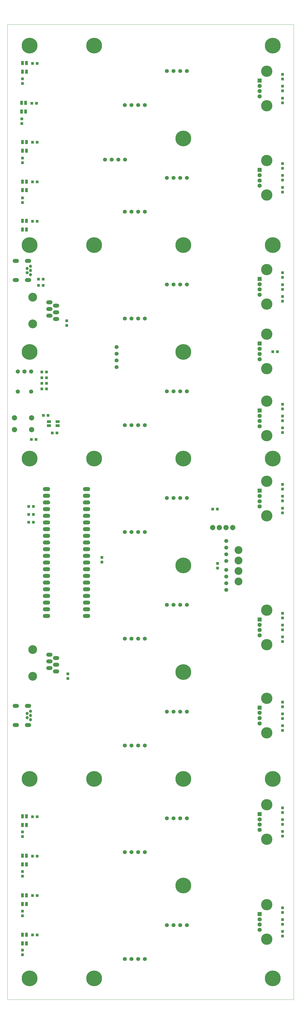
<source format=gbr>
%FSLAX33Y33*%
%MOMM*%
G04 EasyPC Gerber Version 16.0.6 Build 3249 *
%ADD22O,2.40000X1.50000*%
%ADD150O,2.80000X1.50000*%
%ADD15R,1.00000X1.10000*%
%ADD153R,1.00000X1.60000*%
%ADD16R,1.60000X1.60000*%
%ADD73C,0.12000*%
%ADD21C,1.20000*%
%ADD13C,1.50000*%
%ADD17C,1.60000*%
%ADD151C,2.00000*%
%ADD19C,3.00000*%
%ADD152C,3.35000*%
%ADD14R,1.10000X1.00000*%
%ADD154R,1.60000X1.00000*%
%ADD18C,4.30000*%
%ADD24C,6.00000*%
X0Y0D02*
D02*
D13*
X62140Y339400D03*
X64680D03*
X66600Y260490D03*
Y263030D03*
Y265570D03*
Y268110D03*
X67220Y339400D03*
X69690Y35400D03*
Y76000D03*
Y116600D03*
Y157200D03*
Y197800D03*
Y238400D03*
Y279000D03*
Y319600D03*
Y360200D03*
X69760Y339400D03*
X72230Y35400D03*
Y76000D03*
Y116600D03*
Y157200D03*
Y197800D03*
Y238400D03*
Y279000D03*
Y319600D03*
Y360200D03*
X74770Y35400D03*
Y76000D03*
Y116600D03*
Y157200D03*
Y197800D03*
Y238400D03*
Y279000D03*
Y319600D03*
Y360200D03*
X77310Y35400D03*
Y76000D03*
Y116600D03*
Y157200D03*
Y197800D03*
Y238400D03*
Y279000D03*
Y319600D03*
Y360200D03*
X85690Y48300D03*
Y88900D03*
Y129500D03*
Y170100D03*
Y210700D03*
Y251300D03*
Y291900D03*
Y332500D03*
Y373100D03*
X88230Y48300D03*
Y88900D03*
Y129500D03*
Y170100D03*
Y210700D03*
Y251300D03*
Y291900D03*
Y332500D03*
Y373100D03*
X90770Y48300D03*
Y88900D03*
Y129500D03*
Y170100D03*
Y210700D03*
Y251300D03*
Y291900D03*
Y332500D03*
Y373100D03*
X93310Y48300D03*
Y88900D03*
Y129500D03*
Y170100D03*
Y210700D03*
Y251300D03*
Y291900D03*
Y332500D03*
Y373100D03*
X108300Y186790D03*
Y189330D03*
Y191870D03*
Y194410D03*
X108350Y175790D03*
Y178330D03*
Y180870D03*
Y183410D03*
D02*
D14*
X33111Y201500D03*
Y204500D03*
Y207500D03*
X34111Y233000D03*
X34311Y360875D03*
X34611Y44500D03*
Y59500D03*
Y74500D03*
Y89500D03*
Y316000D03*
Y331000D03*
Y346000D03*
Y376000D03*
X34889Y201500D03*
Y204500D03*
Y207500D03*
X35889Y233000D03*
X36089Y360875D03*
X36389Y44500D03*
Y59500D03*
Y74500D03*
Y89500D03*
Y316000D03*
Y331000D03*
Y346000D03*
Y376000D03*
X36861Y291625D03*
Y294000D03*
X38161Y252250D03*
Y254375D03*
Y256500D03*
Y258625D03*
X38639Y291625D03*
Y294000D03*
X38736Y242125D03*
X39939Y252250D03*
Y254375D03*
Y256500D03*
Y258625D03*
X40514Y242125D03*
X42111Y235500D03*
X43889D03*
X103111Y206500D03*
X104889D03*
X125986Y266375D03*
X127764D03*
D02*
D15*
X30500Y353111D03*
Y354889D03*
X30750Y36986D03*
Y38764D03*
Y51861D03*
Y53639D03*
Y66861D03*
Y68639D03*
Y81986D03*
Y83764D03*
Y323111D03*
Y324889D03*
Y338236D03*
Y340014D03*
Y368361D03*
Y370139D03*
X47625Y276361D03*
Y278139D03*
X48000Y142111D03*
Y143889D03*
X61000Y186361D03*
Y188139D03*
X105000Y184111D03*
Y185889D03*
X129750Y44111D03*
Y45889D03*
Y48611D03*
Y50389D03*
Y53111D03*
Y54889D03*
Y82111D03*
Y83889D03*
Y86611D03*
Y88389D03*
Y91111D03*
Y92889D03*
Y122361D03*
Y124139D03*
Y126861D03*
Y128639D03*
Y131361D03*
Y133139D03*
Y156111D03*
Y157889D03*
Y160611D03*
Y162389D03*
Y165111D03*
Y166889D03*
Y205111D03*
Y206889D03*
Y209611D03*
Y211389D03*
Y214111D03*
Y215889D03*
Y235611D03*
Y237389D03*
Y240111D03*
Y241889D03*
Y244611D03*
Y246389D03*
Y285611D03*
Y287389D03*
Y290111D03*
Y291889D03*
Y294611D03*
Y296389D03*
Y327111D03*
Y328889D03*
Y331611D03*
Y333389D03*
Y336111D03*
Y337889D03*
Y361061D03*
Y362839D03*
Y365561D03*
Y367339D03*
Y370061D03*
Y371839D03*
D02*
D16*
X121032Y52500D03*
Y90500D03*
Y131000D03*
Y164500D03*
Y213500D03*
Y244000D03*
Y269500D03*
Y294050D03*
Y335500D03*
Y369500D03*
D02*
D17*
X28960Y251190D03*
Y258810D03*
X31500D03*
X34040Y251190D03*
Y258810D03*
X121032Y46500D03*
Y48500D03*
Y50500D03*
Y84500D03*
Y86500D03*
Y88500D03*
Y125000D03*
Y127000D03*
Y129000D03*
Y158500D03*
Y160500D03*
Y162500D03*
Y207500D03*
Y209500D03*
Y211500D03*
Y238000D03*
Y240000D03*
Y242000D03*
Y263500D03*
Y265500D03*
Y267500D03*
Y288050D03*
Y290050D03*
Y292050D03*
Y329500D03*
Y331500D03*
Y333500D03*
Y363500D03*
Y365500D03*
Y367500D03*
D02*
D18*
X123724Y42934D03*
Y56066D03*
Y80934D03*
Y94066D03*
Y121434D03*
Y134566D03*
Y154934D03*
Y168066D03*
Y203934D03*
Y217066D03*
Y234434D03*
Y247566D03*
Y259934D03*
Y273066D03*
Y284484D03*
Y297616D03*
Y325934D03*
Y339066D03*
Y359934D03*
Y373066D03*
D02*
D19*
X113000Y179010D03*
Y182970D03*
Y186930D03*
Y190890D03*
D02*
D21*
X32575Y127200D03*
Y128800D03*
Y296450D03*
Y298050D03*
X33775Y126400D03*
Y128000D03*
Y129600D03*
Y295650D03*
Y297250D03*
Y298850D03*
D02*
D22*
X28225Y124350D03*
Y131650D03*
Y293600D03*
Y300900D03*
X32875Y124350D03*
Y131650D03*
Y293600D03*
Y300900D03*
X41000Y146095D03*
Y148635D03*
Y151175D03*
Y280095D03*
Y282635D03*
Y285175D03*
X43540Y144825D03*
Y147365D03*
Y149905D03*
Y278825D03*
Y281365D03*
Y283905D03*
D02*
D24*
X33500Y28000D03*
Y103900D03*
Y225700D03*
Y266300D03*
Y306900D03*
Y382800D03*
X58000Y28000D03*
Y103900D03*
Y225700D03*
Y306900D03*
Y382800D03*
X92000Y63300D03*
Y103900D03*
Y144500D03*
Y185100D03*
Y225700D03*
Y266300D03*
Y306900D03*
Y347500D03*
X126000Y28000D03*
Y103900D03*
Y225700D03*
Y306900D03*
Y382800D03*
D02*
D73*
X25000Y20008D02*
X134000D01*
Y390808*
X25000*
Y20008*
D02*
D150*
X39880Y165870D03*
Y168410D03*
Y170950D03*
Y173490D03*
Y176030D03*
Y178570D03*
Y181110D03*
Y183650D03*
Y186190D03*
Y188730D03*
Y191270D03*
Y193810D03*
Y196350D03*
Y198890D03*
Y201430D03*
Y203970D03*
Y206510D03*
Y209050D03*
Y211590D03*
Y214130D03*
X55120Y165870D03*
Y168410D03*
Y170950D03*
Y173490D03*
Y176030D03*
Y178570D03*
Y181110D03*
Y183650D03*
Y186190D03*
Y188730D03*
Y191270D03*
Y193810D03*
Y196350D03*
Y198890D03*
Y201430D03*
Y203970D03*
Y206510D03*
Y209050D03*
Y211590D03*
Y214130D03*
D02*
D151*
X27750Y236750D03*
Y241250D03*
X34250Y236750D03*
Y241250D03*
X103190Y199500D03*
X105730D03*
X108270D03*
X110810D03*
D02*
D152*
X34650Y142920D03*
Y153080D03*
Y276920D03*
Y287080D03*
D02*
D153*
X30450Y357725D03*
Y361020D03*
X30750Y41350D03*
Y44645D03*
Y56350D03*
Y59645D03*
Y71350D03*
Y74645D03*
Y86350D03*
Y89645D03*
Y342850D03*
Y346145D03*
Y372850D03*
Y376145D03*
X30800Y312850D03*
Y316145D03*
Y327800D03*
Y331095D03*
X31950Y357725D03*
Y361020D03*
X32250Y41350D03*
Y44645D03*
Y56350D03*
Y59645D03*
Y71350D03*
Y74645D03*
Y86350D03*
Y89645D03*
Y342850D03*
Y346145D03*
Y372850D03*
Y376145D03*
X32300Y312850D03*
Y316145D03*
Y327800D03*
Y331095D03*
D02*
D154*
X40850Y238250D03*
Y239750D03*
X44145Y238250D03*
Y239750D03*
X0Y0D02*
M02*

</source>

- **Exercise**:
Retype word for word everything in the listing above from the line that holds "X48000Y142111D03*" down to the line that holds "Y131000D03*". Keep both end lines and leave out the rest.

- **Expected answer**:
X48000Y142111D03*
Y143889D03*
X61000Y186361D03*
Y188139D03*
X105000Y184111D03*
Y185889D03*
X129750Y44111D03*
Y45889D03*
Y48611D03*
Y50389D03*
Y53111D03*
Y54889D03*
Y82111D03*
Y83889D03*
Y86611D03*
Y88389D03*
Y91111D03*
Y92889D03*
Y122361D03*
Y124139D03*
Y126861D03*
Y128639D03*
Y131361D03*
Y133139D03*
Y156111D03*
Y157889D03*
Y160611D03*
Y162389D03*
Y165111D03*
Y166889D03*
Y205111D03*
Y206889D03*
Y209611D03*
Y211389D03*
Y214111D03*
Y215889D03*
Y235611D03*
Y237389D03*
Y240111D03*
Y241889D03*
Y244611D03*
Y246389D03*
Y285611D03*
Y287389D03*
Y290111D03*
Y291889D03*
Y294611D03*
Y296389D03*
Y327111D03*
Y328889D03*
Y331611D03*
Y333389D03*
Y336111D03*
Y337889D03*
Y361061D03*
Y362839D03*
Y365561D03*
Y367339D03*
Y370061D03*
Y371839D03*
D02*
D16*
X121032Y52500D03*
Y90500D03*
Y131000D03*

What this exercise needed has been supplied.